[EXTRACT]
────

I study a lab-in-the-field experiment in Rwanda that I helped coordinate, involving 147 rural villages visited over three months. Early in the implementation, we visited a village where all participants contributed the maximum amount. A woman later explained that she was friends with some of the women in a neighboring village, and one of her friends had participated in the same game only two days prior. Her friend advised her to contribute the maximum amount, and she had shared this information publicly before the team had arrived. This anecdote provided the impetus for this paper, which came to fruition with the insight that the human planning process generated plausibly exogenous variation in the order the villages were visited.

Specifically, the logistical planner for this study only had access to a pre-determined set of few village characteristics and was personally unfamiliar with the villages. Thus, his ordering could only be conditioned on a small and finite set of observables, and not on private information. I therefore use a propensity score matching strategy, which distinguishes villages according to whether or not they had opportunities to communicate with past participants, and then matches them on this finite set of observables. The resulting comparison is between villages which appear ex-ante identical to the planner, but for idiosyncratic reasons were either treated, i.e. they had neighbors which previously participated, or not. Having the full set of conditioning variables helps fulfill the key selection on observables assumption underlying matching techniques, that treatment is independent of outcomes, conditional on observables. This takes the guesswork out of which variables need be included in the propensity score.

Implementing this strategy, I find significant increases in cooperation among villages which are geographically proximate, defined by specified distance cut-offs, to other past participating villages. Cooperation increases by 11%–14% depending on the matching estimators used, while spillovers cease to be significant for distance cut-offs greater than or equal to 2.5 km. Beyond these aggregate impacts, I find evidence that these spillovers can also bias estimated treatment effects: an alternative version of the public goods game played in a second round significantly increased cooperation, but only among villages which were not susceptible to spillovers. Overall, I speculate that the explanation for these spillover effects involves communication shifting beliefs about levels of cooperation upward, and subsequently shifting contributions among those who cooperate conditionally. Indeed, there is suggestive evidence that the treatment effect is driven by those who are identified as conditional cooperators in the sample.7

These results present novel estimates in a lab-in-the-field context of unstructured communication on behavior and suggest that researchers have reason to be concerned. Existing evidence is scarce — most related are the studies of Cardenas and Carpenter (2005) and Bernal et al. (2016), which focus on within-group learning in common pool resource lab-in-the-field games. Despite the different focus on the impact of returning participants, their suggestive findings that even novice participants in groups with experienced players cooperate more resonates with the results of this paper.

────

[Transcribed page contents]

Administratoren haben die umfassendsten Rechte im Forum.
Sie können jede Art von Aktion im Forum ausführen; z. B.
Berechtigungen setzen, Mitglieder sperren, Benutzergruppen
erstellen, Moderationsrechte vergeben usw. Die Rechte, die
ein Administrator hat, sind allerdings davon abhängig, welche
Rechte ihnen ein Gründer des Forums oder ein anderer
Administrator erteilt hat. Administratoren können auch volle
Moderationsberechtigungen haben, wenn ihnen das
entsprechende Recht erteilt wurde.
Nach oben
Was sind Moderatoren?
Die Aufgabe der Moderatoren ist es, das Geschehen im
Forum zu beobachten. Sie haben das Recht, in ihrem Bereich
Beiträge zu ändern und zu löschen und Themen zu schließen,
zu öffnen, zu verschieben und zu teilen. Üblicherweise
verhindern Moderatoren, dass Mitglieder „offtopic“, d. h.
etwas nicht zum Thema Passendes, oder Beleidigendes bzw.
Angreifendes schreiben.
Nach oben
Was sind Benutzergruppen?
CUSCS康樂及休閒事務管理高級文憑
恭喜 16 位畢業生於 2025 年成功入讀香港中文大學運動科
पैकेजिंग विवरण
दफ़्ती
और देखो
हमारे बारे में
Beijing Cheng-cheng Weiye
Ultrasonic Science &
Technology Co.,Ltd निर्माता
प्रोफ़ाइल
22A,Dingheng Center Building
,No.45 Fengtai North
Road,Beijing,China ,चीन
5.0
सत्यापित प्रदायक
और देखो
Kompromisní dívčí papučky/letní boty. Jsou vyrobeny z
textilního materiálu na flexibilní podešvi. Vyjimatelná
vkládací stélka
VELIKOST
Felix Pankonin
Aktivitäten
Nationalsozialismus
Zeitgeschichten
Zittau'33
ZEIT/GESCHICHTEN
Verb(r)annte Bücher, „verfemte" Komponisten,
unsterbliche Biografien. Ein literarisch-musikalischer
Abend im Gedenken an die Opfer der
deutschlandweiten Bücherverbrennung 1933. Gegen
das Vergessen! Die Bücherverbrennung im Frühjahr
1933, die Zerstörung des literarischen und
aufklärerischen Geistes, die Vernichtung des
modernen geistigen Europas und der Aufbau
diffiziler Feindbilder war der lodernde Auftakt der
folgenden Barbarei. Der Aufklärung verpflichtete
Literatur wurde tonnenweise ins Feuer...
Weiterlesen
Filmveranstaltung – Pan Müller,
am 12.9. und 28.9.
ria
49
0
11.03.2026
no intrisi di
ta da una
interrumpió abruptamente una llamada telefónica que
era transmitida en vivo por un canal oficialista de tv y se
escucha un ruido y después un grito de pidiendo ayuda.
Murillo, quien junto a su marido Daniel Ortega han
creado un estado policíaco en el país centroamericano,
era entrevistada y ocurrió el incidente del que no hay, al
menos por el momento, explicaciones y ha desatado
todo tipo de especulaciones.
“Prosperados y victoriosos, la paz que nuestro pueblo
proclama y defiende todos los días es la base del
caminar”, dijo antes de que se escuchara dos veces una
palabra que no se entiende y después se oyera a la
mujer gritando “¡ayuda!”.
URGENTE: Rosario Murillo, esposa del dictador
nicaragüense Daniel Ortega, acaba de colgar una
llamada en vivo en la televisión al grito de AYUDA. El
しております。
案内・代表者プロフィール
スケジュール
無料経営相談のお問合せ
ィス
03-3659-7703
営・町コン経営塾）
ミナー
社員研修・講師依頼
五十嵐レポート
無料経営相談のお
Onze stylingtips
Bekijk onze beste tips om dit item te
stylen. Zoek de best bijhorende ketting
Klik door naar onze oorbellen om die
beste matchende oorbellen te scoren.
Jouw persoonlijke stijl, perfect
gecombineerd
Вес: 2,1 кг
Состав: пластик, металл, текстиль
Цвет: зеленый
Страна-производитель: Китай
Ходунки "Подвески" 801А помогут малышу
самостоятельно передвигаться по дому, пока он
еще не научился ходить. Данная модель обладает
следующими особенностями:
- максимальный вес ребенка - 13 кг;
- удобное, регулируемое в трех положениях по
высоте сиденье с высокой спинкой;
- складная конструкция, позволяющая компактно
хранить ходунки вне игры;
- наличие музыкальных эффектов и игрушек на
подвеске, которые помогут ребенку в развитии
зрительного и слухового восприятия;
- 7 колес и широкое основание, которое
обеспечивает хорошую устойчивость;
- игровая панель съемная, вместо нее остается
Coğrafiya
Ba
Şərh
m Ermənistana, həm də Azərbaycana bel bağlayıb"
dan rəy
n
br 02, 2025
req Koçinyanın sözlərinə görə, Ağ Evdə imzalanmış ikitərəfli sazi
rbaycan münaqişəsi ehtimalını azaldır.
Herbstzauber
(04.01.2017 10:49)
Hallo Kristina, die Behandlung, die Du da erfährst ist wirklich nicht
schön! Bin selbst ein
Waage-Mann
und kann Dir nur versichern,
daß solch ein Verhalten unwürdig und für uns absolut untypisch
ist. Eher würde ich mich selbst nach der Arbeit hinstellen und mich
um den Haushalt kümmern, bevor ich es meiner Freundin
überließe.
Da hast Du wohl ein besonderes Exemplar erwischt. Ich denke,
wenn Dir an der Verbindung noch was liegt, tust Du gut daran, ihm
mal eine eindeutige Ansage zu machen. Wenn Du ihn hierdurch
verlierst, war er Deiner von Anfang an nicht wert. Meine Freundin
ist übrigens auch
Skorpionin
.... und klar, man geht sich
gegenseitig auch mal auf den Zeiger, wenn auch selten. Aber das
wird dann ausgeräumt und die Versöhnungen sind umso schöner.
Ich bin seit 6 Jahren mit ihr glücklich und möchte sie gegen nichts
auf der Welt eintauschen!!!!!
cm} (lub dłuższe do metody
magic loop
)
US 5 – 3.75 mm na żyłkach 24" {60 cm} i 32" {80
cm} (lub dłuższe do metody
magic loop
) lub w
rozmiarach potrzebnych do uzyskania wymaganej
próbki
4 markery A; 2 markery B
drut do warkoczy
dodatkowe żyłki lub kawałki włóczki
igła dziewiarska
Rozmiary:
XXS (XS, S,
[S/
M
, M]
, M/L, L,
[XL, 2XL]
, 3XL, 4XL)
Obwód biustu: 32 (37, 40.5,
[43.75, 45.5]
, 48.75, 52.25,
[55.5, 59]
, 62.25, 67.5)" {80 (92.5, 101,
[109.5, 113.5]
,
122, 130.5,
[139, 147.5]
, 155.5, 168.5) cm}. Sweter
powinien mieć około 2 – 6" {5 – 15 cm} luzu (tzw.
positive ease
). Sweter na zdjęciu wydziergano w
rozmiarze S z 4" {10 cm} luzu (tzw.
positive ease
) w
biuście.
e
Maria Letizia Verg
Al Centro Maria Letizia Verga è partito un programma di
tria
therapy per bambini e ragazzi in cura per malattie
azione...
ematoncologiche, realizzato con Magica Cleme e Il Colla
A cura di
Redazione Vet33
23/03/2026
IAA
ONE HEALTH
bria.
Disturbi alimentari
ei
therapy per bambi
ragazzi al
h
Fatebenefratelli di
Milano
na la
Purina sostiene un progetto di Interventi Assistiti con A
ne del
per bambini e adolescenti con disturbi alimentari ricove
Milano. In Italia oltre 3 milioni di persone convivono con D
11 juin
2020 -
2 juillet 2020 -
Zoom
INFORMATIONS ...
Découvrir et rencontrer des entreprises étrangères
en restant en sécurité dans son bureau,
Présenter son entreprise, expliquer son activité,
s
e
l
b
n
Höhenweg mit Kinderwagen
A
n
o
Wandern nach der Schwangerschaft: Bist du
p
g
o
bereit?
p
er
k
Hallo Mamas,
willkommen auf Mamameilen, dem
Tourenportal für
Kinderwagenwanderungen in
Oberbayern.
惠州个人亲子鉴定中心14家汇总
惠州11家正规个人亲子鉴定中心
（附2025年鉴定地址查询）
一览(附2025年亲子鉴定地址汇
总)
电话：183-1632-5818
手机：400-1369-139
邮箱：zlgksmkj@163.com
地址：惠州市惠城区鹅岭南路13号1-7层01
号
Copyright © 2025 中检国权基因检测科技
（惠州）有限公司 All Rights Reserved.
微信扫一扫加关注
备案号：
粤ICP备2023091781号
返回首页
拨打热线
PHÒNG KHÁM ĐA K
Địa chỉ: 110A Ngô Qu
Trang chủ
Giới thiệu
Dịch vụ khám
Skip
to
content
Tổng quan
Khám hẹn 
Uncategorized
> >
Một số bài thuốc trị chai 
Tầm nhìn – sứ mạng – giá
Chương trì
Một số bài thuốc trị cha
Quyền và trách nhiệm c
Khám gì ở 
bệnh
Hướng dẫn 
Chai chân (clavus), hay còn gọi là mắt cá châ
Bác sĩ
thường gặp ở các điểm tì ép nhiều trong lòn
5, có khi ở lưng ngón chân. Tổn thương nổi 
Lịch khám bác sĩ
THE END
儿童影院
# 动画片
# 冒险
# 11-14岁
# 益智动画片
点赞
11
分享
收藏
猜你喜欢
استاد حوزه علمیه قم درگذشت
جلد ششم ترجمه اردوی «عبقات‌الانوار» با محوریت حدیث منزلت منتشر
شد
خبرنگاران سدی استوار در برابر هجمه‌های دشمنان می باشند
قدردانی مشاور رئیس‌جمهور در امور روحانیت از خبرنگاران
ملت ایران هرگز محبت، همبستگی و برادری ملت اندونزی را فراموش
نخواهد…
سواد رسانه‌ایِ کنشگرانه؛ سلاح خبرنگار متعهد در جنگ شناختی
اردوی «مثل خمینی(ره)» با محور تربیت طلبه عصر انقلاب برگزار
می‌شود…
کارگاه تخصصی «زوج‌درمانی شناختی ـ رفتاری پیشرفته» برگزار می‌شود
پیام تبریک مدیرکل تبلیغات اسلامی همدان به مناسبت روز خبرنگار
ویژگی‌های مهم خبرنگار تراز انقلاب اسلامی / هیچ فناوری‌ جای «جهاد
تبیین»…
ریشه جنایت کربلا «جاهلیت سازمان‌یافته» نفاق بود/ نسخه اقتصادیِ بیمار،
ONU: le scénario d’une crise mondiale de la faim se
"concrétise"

────

[PROBLEMS TO SOLVE]
a: Reproduce the rows word for word, starting at the first row and ending at the row that contains "Aktivitäten", with both of those rows included.
b: Continue the excerpt on communication spillovers in the Rwanda field experiment from the point where it stops.
The excerpt and the rows come from separate, unrelated sources.

[ANSWERS BY ITEM NUMBER]
a:
Administratoren haben die umfassendsten Rechte im Forum.
Sie können jede Art von Aktion im Forum ausführen; z. B.
Berechtigungen setzen, Mitglieder sperren, Benutzergruppen
erstellen, Moderationsrechte vergeben usw. Die Rechte, die
ein Administrator hat, sind allerdings davon abhängig, welche
Rechte ihnen ein Gründer des Forums oder ein anderer
Administrator erteilt hat. Administratoren können auch volle
Moderationsberechtigungen haben, wenn ihnen das
entsprechende Recht erteilt wurde.
Nach oben
Was sind Moderatoren?
Die Aufgabe der Moderatoren ist es, das Geschehen im
Forum zu beobachten. Sie haben das Recht, in ihrem Bereich
Beiträge zu ändern und zu löschen und Themen zu schließen,
zu öffnen, zu verschieben und zu teilen. Üblicherweise
verhindern Moderatoren, dass Mitglieder „offtopic“, d. h.
etwas nicht zum Thema Passendes, oder Beleidigendes bzw.
Angreifendes schreiben.
Nach oben
Was sind Benutzergruppen?
CUSCS康樂及休閒事務管理高級文憑
恭喜 16 位畢業生於 2025 年成功入讀香港中文大學運動科
पैकेजिंग विवरण
दफ़्ती
और देखो
हमारे बारे में
Beijing Cheng-cheng Weiye
Ultrasonic Science &
Technology Co.,Ltd निर्माता
प्रोफ़ाइल
22A,Dingheng Center Building
,No.45 Fengtai North
Road,Beijing,China ,चीन
5.0
सत्यापित प्रदायक
और देखो
Kompromisní dívčí papučky/letní boty. Jsou vyrobeny z
textilního materiálu na flexibilní podešvi. Vyjimatelná
vkládací stélka
VELIKOST
Felix Pankonin
Aktivitäten

b:
The results and discussion of this paper lead to a number of practical suggestions for researchers involved with lab-in-the-field studies, which may be particularly susceptible to spillovers when they involve high salience and stakes. It is especially important to develop and later publish “no-contact” protocols, which mandate minimum distance between sessions and/or formal rules implementing sessions in parallel. Section 4 details these best practices, as well as guidance for how to proceed when they may be infeasible.

Context and empirical strategy

Context

The lab-in-the-field games were conducted as part of a broader impact evaluation of community health programs. In parallel with baseline surveys for that evaluation, public goods experiments were planned in 150 villages in the Rusizi district in Rwanda over a three month period in 2013.8 The public goods experiments followed a typical format. Twelve participants were selected at random from the baseline survey list, each endowed with 400 RWF (0.60 USD in 2013). Communication was not permitted during the game. In private, participants had to decide how much of their endowment to keep for themselves, and how much to give to a group fund, which would be multiplied by 3 and divided equally among all participants. Each village played two rounds: the first round was identical for all villages and is the focus of most of this paper’s analysis, while the second, introduced only after the first, potentially involved alternative versions (discussion is deferred until Section 3.2). Further details of all procedures and the participants are in Online Appendix A.

Of the 150 villages visited, three are dropped from the analysis as we were unable to find the full 12 participants, leading to a final sample of 147. The average level contributed to the group fund is 255 RWF, which is about 64% of the socially optimal level of contributing the maximum 400 RWF. This is on the higher end of contributions in public goods games, particularly given the relatively low marginal per capita return of 0.25 (Ledyard, 1995). As is typical in public goods experiments, the self-interested theoretical prediction of contributing zero is rejected.

Identifying communication spillovers

To identify the effects of communication I utilize a nearest-neighbor matching strategy that examines the cooperation of paired villages which are similar, apart from one dimension: whether they had opportunities to communicate with previous participants. I define a village as being vulnerable to communication spillovers when it is located near of any other neighboring village that previously participated.

One first issue that arises is to select the appropriate distance threshold defining ‘near’. To remain partially agnostic, I present matching results for varying distances from 1 km to 3 km (in 0.25 km increments). Distances at these two endpoints are unlikely to be appropriate due to mis-categorizing villages with past participating neighbors as not having any, and vice-versa.9 I focus most of the analysis on the interior distance of 1.75 km. This moderate distance has the advantage of creating sample-size balance between villages with and without neighbors - a key advantage for the matching analysis.10 After selecting the distance threshold, one possible threat to the identification of spillovers is if villages with past participating neighbors have more neighbors in general, and villages with more neighbors happen to be more (or less) cooperative. This concern is addressed by the primary matching strategies, as well as a supplementary exact matching strategy which only pairs villages with the same number of neighbors.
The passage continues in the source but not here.